Snapdragon 1000 in Cortex-A76 from ARM and would be manufactured at 7 nm

Microsoft's development with Windows 10 for ARM has led Qualcomm to partner with the Redmond giant. The first Windows 10 on ARM computers uses the Snapdragon 835 processor, with designs based on the Snapdragon 850 (a higher clocked Snapdragon 845 intended for notebooks) planned for later this year. Snapdragon 1000 will be the continuation of that Snapdragon 850, improving performance and adding more functions.

The Snapdragon 1000 will be an even more powerful notebook SoC chip, designed to go head-to-head with Intel's Y-U series Core processors. These chips from Intel have a TDP that varies between 4.5W and 15W, respectively, and are used in a wide range of Ultrabook-type tablets and laptops. Snapdragon 1000 aims to attack this segment, with a Soc that will have a consumption of 6.5 W only for the CPU, and 12 W for the entire SoC. The platform currently being tested on Snapdragon 1000 has 16GB of LPDDR4X RAM and two 128GB UFS flash drives. It also has 802.11ad gigabit Wi-Fi, gigabit LTE, and a new controller that does power management.

◆ **Extracted entries**:
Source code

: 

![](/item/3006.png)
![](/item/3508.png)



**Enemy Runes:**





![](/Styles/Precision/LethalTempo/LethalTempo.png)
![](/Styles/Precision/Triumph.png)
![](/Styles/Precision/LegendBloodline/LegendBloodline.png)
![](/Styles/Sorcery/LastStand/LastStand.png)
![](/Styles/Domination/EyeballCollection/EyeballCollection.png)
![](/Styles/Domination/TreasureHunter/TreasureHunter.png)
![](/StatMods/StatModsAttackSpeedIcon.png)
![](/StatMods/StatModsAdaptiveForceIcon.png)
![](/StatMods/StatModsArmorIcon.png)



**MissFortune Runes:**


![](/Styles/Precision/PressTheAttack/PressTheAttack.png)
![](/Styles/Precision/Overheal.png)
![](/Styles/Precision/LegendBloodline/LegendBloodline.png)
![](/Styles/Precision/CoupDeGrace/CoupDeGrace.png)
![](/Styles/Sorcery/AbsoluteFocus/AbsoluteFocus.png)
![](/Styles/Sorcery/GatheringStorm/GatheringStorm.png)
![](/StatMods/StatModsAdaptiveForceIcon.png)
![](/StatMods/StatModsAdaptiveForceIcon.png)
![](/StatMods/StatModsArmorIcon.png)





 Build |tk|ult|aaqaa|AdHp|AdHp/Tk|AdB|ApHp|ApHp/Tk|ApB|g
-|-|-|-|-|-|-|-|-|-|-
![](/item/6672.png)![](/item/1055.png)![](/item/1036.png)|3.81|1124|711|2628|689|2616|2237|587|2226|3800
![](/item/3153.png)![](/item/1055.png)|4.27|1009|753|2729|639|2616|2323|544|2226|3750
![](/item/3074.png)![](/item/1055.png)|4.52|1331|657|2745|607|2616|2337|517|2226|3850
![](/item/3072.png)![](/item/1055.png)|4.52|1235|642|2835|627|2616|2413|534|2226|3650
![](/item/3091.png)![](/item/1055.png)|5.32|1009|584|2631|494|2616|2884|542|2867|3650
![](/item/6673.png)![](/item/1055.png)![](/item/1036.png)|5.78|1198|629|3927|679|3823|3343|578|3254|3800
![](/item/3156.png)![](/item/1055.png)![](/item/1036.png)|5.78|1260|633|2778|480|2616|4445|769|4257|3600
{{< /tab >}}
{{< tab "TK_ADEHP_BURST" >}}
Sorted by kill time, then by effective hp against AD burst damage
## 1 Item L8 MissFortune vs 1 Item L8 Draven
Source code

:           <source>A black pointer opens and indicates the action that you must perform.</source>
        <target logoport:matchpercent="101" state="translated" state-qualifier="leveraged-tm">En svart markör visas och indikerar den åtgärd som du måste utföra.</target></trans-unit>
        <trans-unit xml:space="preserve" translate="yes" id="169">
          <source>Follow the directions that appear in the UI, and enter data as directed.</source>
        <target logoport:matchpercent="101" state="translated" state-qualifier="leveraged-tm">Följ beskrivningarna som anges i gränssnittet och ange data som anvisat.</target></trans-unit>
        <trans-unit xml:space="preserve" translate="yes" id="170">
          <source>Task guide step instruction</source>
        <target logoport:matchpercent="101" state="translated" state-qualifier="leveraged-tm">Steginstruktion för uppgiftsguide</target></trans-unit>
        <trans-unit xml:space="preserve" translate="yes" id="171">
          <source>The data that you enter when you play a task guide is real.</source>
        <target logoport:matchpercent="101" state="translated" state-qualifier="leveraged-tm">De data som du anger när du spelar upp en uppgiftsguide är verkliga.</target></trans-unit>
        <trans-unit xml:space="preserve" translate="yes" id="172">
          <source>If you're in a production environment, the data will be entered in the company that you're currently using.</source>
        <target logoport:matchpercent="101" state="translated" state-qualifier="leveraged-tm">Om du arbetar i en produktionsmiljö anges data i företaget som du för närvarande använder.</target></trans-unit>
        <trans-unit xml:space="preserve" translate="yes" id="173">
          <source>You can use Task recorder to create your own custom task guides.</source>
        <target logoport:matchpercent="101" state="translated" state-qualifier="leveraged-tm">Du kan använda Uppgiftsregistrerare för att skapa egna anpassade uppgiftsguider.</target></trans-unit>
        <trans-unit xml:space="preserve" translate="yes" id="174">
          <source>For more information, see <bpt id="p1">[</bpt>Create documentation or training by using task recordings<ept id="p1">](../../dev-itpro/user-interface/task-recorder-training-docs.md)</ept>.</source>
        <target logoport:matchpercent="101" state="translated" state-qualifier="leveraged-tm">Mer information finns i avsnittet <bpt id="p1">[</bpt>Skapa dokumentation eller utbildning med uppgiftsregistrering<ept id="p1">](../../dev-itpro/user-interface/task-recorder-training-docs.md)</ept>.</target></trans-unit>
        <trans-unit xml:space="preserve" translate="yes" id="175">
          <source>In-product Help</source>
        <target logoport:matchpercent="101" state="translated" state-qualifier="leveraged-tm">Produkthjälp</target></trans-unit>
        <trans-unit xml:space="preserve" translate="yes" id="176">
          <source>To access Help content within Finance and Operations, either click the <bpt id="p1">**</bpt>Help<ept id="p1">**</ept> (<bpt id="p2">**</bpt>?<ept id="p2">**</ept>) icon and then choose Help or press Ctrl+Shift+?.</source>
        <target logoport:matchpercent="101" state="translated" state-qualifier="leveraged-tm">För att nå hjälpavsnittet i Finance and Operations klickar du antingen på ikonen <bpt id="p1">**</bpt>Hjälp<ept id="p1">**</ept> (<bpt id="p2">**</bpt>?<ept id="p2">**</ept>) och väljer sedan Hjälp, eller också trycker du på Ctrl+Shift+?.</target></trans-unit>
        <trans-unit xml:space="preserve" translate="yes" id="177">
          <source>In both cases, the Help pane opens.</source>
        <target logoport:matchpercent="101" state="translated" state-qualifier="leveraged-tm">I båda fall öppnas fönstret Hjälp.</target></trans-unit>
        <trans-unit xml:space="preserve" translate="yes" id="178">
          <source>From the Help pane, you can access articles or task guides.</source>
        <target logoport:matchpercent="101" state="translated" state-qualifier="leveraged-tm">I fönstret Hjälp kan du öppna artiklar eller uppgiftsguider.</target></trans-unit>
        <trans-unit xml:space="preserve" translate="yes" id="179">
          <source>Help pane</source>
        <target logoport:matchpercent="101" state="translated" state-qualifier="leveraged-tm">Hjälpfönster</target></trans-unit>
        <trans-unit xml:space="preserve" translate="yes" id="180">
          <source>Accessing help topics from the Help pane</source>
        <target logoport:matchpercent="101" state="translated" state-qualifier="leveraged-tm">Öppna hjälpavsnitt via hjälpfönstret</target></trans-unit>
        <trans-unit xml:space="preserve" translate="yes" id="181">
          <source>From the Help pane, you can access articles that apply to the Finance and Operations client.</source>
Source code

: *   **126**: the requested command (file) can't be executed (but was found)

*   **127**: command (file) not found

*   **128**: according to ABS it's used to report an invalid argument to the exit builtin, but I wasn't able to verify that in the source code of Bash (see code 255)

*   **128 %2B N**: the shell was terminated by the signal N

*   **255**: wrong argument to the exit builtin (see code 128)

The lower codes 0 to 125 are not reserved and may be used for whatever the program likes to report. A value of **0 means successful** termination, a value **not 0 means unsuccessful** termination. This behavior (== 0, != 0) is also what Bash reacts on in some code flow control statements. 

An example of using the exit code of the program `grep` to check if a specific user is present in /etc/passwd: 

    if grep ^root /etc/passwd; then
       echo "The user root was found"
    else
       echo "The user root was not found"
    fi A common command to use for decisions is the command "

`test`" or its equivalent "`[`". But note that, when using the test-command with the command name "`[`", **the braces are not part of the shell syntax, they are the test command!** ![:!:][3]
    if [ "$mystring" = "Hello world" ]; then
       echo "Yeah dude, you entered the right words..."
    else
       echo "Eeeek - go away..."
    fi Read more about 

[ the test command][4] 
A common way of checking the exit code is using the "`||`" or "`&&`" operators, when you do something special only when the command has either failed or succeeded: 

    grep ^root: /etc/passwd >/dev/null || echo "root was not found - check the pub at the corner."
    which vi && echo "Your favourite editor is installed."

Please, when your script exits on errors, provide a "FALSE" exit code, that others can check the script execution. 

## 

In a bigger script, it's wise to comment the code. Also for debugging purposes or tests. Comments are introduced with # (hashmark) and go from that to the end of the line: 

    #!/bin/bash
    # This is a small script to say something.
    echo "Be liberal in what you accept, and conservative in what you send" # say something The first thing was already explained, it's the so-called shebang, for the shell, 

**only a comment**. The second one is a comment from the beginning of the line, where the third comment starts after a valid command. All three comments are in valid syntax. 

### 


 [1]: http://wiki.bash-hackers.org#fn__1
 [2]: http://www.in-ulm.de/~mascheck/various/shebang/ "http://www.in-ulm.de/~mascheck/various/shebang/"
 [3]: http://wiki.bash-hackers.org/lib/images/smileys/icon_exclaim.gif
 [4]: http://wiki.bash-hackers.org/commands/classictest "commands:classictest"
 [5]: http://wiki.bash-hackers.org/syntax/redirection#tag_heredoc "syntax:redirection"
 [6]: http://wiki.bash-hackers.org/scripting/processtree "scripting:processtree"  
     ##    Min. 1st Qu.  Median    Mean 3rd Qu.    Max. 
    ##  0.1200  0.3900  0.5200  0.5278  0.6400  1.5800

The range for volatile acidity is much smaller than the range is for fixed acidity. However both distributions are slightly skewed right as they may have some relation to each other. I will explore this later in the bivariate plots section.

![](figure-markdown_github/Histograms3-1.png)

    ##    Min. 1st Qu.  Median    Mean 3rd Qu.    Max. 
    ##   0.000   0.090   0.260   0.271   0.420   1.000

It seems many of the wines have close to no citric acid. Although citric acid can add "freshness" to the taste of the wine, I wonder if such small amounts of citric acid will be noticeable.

◆ **Assigned task 1**: Retype a passage of the Snapdragon 1000 article word for word, starting at the words "The Snapdragon 1000" and stopping after the words "does power management.".
◆ **Assigned task 2**: In the Snapdragon 1000 article, how much RAM does the platform currently being tested have?
◆ **Assigned task 3**: Write what comes next in the Snapdragon 1000 article after its final sentence.
The items are separate from the Snapdragon 1000 article.

◆ **Response area 1**:
The Snapdragon 1000 will be an even more powerful notebook SoC chip, designed to go head-to-head with Intel's Y-U series Core processors. These chips from Intel have a TDP that varies between 4.5W and 15W, respectively, and are used in a wide range of Ultrabook-type tablets and laptops. Snapdragon 1000 aims to attack this segment, with a Soc that will have a consumption of 6.5 W only for the CPU, and 12 W for the entire SoC. The platform currently being tested on Snapdragon 1000 has 16GB of LPDDR4X RAM and two 128GB UFS flash drives. It also has 802.11ad gigabit Wi-Fi, gigabit LTE, and a new controller that does power management.

◆ **Response area 2**: 16GB of LPDDR4X RAM.

◆ **Response area 3**:
The SoC's size is also large (20 × 15mm, compared to 12 × 12mm for the Snapdragon 850), and, oddly for a laptop chip, test systems have a socket processor rather than a soldered one. Socket processors are standard on desktops and servers, but today's mobile devices use chips that are soldered in place because they reduce the height of the chip, and updating these systems is rarely considered necessary.

The chip is expected to use ARM's Cortex-A76 architecture and be built using TSMC's 7nm manufacturing process. The performance of the chip should put it in line with the Intel Skylake U series (ver. 2017).